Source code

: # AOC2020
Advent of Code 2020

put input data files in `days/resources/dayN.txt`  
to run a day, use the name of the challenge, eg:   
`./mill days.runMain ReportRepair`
- - - -
Print each line above exactly as it stands.

Source code

: # AOC2020
Advent of Code 2020

put input data files in `days/resources/dayN.txt`  
to run a day, use the name of the challenge, eg:   
`./mill days.runMain ReportRepair`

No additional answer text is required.